Выбрать главу
Захватил «тамбовский» спрут Город наш геройский. Скоро Питер назовут «Петербург-Тамбовский».
По Неве плывет «трамвай» В сторону Рамбова. В Питере опять шуруют Бандиты из Тамбова.
6

В декабре 1917 года при СНК РСФСР была создана Всероссийская чрезвычайная комиссия по борьбе с контрреволюцией и саботажем, сокращено — ВЧК. Это был первый карательный орган советской власти. Достаточно вспомнить послереволюционную поговорку: «ЦК цыкает, а ЧК — чикает». В обязанности Чрезвычайной комиссии была вменена борьба с беспризорщиной, которую, впрочем, как это всем было хорошо понятно, они сами и породили, расстреливая направо и налево взрослое население. В городском фольклоре ВЧК была переименована в ДЧК, то есть «Детская чрезвычайка». Ею и вправду очень долго пугали детей:

Мальчик просит папу, маму: «Дайте сахар и чайку». — «Замолчи, троцкист поганый! Отведу тебя в ЧеКу».

Можно напомнить и о судьбе дома № 3 по улице Ткачей, в котором до революции находилось общежитие рабочих фабрики Максвеля. В обиходной речи он известен как «Красный дом», не только по цвету стен, выложенных красным неоштукатуренным кирпичом, но и по событию, вошедшему в историю рабочего движения под названием «Сражение в Красном доме». В ночь на 17 декабря 1898 года рабочие оказали сопротивление полиции, явившейся арестовать их забастовавших товарищей. В 1930–1940-х годах в бывших фабричных казармах Максвеля была устроена детская пересыльная тюрьма. Условия содержания малолетних преступников в этом заведении были, вероятно, такими, что его очень скоро окрестили «Домом палачей», адрес которого в Ленинграде был достаточно хорошо известен: «Улица Ткачей, дом палачей».

Между тем нельзя забывать и того, что благодаря деятельности пресловутой ВЧК в стране была создана целая сеть воспитательно-трудовых учреждений для малолетних беспризорников, лишенных родителей и домашнего очага. Их свозили с вокзалов и тюрем, из распределительных пунктов и отделений милиции, из притонов во время ночных облав. Так было и в послереволюционном Петрограде. Некоторые воспитательные и трудовые дома создавались на базе дореволюционных благотворительных домов призрения, некоторые возникали вновь. Однако, если верить городскому фольклору, и те, и другие становились предметом серьезной озабоченности как местных жителей, так и городских властей.

В конце XIX века в помещениях современной гостиницы «Октябрьская», располагающейся на Лиговском проспекте, было организовано Государственное общество призора (ГОП) для попечения и заботы о брошенных и неимущих. Сюда доставляли беспризорных детей и подростков, занимавшихся мелким грабежом и хулиганством. После Октябрьской революции 1917 года на Лиговке, или Лигов-стрит, как ее тогда называли, в том же здании было организовано Государственное общежитие пролетариата для тех же целей. В 1920-х годах сюда свозили на перевоспитание всех отловленных в Петрограде беспризорников. По неизлечимой в то время страсти всякое название превращать в аббревиатуру общежитие называли ГОП (Городское Общежитие Пролетариата). В народе звучную аббревиатуру расшифровывали: «Гостиница Обездоленного Пролетариата». А малолетние обитатели ГОПа в городском фольклоре получили прозвище «гопники».
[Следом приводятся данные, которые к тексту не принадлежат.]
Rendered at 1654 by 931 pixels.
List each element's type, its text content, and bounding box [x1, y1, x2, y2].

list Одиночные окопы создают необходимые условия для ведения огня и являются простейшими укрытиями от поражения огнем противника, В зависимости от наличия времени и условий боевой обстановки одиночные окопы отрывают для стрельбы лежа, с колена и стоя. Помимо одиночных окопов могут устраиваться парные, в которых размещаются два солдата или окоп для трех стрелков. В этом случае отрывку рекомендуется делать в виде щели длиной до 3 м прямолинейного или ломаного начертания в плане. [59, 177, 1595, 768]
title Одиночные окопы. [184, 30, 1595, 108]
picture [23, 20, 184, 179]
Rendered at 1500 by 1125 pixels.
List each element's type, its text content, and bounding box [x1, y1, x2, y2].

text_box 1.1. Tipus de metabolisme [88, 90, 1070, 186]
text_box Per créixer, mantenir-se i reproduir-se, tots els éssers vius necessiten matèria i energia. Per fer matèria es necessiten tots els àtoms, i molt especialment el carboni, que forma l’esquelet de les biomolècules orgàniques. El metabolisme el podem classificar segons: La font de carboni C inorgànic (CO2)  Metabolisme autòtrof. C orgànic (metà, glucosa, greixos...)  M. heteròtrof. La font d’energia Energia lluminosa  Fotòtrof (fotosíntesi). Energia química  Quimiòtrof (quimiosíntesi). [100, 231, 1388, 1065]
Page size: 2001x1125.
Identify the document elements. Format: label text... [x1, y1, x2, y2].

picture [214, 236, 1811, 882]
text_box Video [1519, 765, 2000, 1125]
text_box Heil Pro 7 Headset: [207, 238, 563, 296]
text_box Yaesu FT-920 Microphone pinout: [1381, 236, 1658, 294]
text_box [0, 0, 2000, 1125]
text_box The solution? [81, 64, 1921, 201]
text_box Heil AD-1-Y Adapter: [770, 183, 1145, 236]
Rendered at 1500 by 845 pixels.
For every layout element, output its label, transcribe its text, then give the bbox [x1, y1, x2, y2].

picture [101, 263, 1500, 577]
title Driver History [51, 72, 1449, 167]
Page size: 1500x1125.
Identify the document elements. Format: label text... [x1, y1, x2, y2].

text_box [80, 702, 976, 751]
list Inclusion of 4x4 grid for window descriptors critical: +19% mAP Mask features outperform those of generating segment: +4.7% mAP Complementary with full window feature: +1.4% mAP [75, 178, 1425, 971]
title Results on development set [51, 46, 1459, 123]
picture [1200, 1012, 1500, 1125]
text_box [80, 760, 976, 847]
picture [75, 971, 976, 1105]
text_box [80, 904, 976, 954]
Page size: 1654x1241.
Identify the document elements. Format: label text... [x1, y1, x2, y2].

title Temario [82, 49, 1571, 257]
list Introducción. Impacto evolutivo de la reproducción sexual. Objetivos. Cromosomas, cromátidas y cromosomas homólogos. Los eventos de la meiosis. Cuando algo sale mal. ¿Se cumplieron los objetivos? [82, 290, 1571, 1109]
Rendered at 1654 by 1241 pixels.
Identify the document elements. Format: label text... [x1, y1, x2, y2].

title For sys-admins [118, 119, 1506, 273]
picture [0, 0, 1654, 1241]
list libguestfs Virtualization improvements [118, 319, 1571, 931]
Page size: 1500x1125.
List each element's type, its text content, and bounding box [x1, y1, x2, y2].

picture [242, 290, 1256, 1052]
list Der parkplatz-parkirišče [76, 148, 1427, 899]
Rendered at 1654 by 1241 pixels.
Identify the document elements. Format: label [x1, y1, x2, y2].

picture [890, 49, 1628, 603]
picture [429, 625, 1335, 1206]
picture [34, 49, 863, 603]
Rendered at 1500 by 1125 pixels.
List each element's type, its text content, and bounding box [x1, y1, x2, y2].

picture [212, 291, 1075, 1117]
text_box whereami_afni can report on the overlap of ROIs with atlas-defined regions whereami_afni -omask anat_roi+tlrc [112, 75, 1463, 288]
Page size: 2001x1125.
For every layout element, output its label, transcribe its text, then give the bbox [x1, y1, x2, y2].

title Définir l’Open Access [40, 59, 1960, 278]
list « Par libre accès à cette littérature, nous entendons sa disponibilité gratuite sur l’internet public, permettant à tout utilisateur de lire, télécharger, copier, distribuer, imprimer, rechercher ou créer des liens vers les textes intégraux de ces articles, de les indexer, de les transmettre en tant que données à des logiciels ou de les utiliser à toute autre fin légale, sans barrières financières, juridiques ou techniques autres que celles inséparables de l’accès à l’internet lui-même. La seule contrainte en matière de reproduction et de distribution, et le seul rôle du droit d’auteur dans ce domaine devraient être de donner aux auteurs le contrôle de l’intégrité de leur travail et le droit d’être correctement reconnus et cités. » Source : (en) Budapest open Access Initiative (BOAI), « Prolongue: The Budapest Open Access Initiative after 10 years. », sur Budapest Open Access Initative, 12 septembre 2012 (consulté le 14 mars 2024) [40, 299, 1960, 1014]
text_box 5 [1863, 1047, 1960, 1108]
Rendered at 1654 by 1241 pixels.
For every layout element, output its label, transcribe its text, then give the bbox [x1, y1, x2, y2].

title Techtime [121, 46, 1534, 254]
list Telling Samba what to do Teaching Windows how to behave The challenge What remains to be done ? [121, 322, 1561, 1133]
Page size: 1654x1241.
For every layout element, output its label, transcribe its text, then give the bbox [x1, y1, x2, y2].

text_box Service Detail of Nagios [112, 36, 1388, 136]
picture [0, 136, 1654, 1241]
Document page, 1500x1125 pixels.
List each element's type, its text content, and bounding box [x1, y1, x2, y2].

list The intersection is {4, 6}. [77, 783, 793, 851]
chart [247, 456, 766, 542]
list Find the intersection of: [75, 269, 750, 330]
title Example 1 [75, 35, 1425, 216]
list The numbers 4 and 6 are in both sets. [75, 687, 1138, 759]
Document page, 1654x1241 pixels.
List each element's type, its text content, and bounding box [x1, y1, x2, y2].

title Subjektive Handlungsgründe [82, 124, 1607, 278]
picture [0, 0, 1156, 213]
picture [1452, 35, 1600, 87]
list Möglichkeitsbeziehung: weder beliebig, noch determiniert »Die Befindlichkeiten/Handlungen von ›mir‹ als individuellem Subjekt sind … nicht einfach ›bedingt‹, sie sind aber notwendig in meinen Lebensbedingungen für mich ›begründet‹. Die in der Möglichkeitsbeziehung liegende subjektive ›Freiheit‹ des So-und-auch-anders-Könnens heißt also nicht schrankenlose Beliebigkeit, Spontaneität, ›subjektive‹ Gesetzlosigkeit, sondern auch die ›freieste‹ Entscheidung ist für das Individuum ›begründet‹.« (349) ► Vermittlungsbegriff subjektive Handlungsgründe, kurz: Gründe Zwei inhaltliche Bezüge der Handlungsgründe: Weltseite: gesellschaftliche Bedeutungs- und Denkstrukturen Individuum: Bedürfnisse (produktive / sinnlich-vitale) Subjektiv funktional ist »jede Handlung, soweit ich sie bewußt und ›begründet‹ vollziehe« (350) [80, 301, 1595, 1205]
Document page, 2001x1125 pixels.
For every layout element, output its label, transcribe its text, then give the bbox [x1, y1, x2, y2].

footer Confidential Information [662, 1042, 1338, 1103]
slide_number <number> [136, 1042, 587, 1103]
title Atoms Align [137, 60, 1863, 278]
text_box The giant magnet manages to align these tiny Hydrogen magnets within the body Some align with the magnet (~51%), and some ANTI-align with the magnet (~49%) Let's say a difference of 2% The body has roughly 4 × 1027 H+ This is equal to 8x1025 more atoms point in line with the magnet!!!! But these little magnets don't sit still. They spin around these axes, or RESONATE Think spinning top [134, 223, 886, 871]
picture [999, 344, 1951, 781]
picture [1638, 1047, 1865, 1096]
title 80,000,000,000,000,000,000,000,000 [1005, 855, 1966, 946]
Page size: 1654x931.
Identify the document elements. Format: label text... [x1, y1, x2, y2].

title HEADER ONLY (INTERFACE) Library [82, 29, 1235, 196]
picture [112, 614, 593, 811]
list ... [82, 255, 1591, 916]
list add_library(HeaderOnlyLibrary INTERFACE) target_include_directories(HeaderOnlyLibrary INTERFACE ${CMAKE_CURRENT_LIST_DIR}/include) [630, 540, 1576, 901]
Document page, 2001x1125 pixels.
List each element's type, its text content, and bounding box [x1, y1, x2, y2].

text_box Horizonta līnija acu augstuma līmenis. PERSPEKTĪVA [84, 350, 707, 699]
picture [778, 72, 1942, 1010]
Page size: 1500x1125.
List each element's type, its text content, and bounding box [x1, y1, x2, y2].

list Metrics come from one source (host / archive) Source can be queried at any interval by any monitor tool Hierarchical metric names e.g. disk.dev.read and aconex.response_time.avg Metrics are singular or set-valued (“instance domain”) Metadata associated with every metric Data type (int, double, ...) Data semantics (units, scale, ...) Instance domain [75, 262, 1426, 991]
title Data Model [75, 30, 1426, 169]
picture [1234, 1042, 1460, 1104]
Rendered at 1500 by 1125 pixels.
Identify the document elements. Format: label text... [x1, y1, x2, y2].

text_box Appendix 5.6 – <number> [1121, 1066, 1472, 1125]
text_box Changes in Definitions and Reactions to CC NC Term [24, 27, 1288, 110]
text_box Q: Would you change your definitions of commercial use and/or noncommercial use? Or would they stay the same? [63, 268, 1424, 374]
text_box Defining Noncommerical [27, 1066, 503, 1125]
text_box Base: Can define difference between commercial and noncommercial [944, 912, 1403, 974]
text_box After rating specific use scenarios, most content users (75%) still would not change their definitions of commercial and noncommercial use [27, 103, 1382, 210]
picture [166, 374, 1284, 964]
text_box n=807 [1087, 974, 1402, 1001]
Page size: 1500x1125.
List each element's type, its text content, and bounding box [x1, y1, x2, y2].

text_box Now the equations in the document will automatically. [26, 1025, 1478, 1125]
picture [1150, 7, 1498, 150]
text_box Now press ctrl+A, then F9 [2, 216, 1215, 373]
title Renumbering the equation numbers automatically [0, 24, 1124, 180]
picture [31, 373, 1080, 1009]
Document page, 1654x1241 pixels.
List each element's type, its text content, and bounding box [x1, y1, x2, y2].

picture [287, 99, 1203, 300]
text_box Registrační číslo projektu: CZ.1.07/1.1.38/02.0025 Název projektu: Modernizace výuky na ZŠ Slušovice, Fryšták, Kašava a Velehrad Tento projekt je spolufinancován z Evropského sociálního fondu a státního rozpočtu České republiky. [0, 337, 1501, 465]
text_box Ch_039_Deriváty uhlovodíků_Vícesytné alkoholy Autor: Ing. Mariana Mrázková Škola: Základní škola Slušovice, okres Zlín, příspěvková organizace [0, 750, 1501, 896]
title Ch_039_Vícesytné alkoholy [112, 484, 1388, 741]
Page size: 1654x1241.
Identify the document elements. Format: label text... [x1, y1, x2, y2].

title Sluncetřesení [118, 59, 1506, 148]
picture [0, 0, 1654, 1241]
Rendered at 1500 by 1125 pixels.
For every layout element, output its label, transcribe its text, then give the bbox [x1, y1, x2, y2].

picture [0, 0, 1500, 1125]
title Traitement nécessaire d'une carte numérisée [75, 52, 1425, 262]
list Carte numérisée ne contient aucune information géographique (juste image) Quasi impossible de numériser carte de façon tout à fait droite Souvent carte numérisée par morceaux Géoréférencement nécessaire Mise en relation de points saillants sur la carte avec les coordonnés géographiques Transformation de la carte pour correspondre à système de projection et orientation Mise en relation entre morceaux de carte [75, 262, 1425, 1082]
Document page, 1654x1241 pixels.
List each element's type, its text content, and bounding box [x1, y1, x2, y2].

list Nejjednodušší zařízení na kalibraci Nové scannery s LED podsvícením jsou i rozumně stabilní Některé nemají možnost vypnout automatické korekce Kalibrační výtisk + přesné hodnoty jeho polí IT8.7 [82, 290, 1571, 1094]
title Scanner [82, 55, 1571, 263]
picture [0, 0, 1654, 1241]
Сделаем небольшое, но необходимое отступление. Этимология слова «гопник» известна давно. По Далю, «гопник» происходит от слова «гоп», что значит «прыжок, скачок или удар», а «гопнуть» — «прыгнуть или ударить». В дальнейшем филологи расширили характеристику понятия «гопник». Этим словом стали обозначать «агрессивно настроенных подростков, близких к криминальному миру либо с криминальными чертами поведения». Говоря проще, этим термином метили «мошенников, налётчиков, погромщиков и хулиганов».

Есть, впрочем, еще одно, на этот раз уголовное происхождение наших «гопников». Будто бы это слово восходит к «гопу», что на уголовном жаргоне означает «ночлежка, место, где можно переночевать воровской или грабительской группе». Из всего этого следует, что если мы говорим о петербургском городском фольклоре, то имеем в виду исключительно наших питерских гопников.

Очень скоро эти маленькие полуголодные «наши гопники» стали притчей во языцех всего и без того неспокойного города. Они вызывали постоянную озабоченность властей и неподдельный страх обывателей. Следы этого перманентного состояния сохранились в городской фразеологии — от формулы социальной обстановки на Лиговке: «Количество гопников определяется в лигах» — до непритворного изумления: «Вы что, на Лиговке живете?!»